Exercise data.

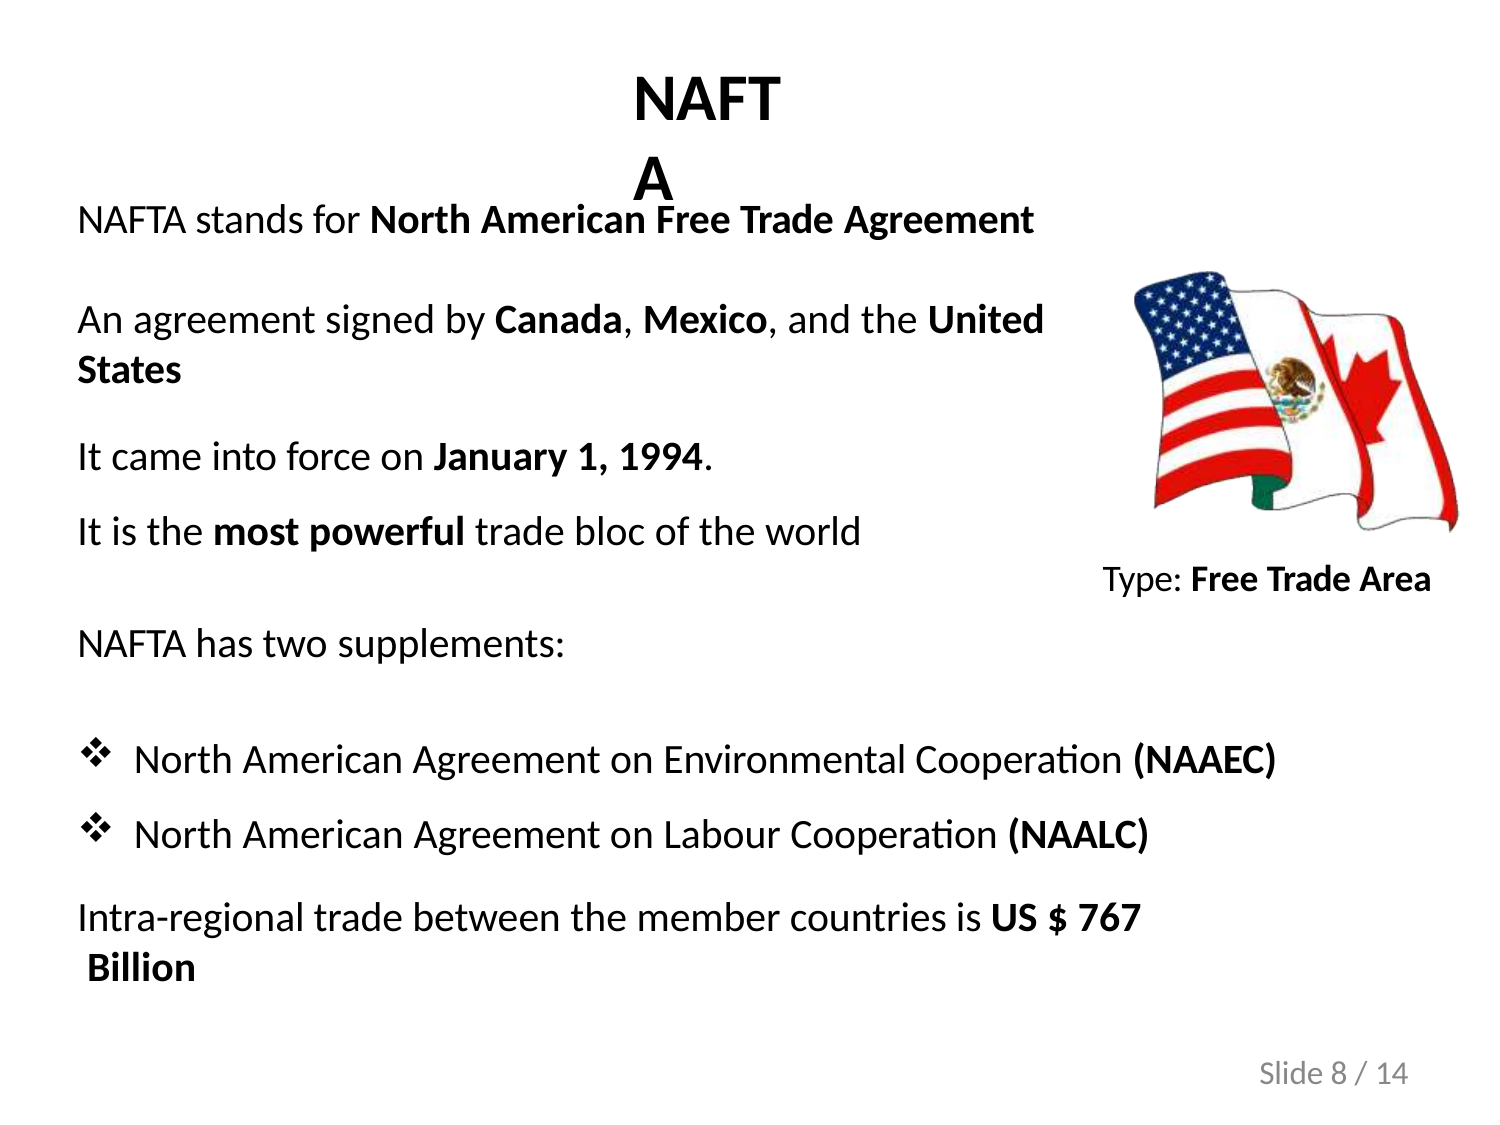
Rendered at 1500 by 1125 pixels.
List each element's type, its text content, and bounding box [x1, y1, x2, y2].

title NAFTA [631, 51, 819, 190]
text_box NAFTA stands for North American Free Trade Agreement An agreement signed by Canada, Mexico, and the United States It came into force on January 1, 1994. It is the most powerful trade bloc of the world Type: Free Trade Area NAFTA has two supplements: North American Agreement on Environmental Cooperation (NAAEC) North American Agreement on Labour Cooperation (NAALC) Intra-regional trade between the member countries is US $ 767 Billion [75, 190, 1440, 990]
slide_number Slide 8 / 14 [1257, 1057, 1413, 1125]
text_box [1440, 271, 1460, 533]
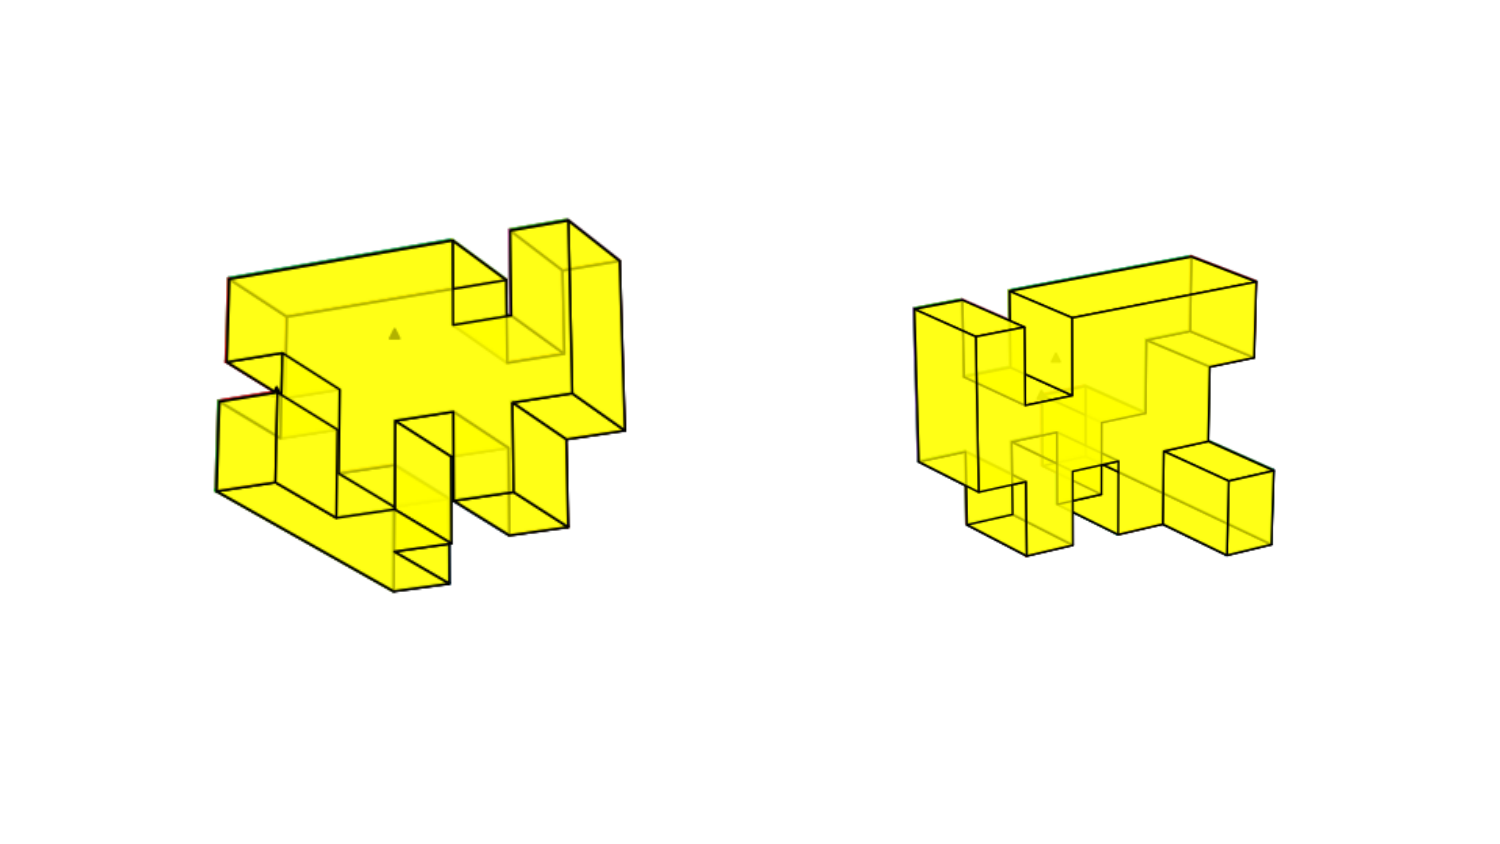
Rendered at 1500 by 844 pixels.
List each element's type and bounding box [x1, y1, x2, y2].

picture [0, 24, 1500, 776]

Work order. Write out again, word for word, the lines from the one holding "List each element's type, its" through the final line of the listing, including both ends but no pictures.

Response to the task.
List each element's type, its text content, and bounding box [x1, y1, x2, y2].

title NAFTA [631, 51, 819, 190]
text_box NAFTA stands for North American Free Trade Agreement An agreement signed by Canada, Mexico, and the United States It came into force on January 1, 1994. It is the most powerful trade bloc of the world Type: Free Trade Area NAFTA has two supplements: North American Agreement on Environmental Cooperation (NAAEC) North American Agreement on Labour Cooperation (NAALC) Intra-regional trade between the member countries is US $ 767 Billion [75, 190, 1440, 990]
slide_number Slide 8 / 14 [1257, 1057, 1413, 1125]
text_box [1440, 271, 1460, 533]
Rendered at 1500 by 844 pixels.
List each element's type and bounding box [x1, y1, x2, y2].

picture [0, 24, 1500, 776]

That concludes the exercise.